## Excerpted records
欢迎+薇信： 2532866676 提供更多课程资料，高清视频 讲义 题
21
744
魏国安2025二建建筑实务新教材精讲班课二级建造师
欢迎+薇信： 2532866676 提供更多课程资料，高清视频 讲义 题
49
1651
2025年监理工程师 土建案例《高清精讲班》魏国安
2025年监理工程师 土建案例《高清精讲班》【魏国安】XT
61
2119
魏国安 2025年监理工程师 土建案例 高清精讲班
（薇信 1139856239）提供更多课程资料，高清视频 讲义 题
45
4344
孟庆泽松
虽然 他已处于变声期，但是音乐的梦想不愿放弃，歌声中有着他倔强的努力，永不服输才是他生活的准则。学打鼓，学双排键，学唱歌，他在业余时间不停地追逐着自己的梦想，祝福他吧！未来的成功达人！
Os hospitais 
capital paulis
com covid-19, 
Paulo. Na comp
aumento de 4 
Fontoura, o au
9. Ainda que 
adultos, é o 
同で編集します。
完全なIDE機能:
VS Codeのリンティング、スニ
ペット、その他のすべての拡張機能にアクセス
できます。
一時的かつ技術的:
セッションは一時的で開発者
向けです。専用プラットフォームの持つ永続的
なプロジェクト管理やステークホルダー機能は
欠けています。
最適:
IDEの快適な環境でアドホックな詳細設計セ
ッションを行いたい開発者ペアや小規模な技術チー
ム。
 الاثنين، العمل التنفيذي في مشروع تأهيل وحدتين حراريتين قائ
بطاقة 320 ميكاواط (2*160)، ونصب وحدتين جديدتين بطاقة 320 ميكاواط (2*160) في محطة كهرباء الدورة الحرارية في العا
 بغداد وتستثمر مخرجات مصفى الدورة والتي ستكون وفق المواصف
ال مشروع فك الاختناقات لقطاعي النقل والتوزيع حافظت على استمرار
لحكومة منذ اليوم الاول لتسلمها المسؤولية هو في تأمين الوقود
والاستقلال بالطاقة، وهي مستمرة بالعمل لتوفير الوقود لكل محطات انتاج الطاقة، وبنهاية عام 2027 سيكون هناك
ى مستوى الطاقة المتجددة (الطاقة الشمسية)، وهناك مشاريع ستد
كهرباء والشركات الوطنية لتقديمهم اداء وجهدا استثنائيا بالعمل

## Task to carry out
Output the records above exactly as written.

## Result for this exercise
欢迎+薇信： 2532866676 提供更多课程资料，高清视频 讲义 题
21
744
魏国安2025二建建筑实务新教材精讲班课二级建造师
欢迎+薇信： 2532866676 提供更多课程资料，高清视频 讲义 题
49
1651
2025年监理工程师 土建案例《高清精讲班》魏国安
2025年监理工程师 土建案例《高清精讲班》【魏国安】XT
61
2119
魏国安 2025年监理工程师 土建案例 高清精讲班
（薇信 1139856239）提供更多课程资料，高清视频 讲义 题
45
4344
孟庆泽松
虽然 他已处于变声期，但是音乐的梦想不愿放弃，歌声中有着他倔强的努力，永不服输才是他生活的准则。学打鼓，学双排键，学唱歌，他在业余时间不停地追逐着自己的梦想，祝福他吧！未来的成功达人！
Os hospitais 
capital paulis
com covid-19, 
Paulo. Na comp
aumento de 4 
Fontoura, o au
9. Ainda que 
adultos, é o 
同で編集します。
完全なIDE機能:
VS Codeのリンティング、スニ
ペット、その他のすべての拡張機能にアクセス
できます。
一時的かつ技術的:
セッションは一時的で開発者
向けです。専用プラットフォームの持つ永続的
なプロジェクト管理やステークホルダー機能は
欠けています。
最適:
IDEの快適な環境でアドホックな詳細設計セ
ッションを行いたい開発者ペアや小規模な技術チー
ム。
 الاثنين، العمل التنفيذي في مشروع تأهيل وحدتين حراريتين قائ
بطاقة 320 ميكاواط (2*160)، ونصب وحدتين جديدتين بطاقة 320 ميكاواط (2*160) في محطة كهرباء الدورة الحرارية في العا
 بغداد وتستثمر مخرجات مصفى الدورة والتي ستكون وفق المواصف
ال مشروع فك الاختناقات لقطاعي النقل والتوزيع حافظت على استمرار
لحكومة منذ اليوم الاول لتسلمها المسؤولية هو في تأمين الوقود
والاستقلال بالطاقة، وهي مستمرة بالعمل لتوفير الوقود لكل محطات انتاج الطاقة، وبنهاية عام 2027 سيكون هناك
ى مستوى الطاقة المتجددة (الطاقة الشمسية)، وهناك مشاريع ستد
كهرباء والشركات الوطنية لتقديمهم اداء وجهدا استثنائيا بالعمل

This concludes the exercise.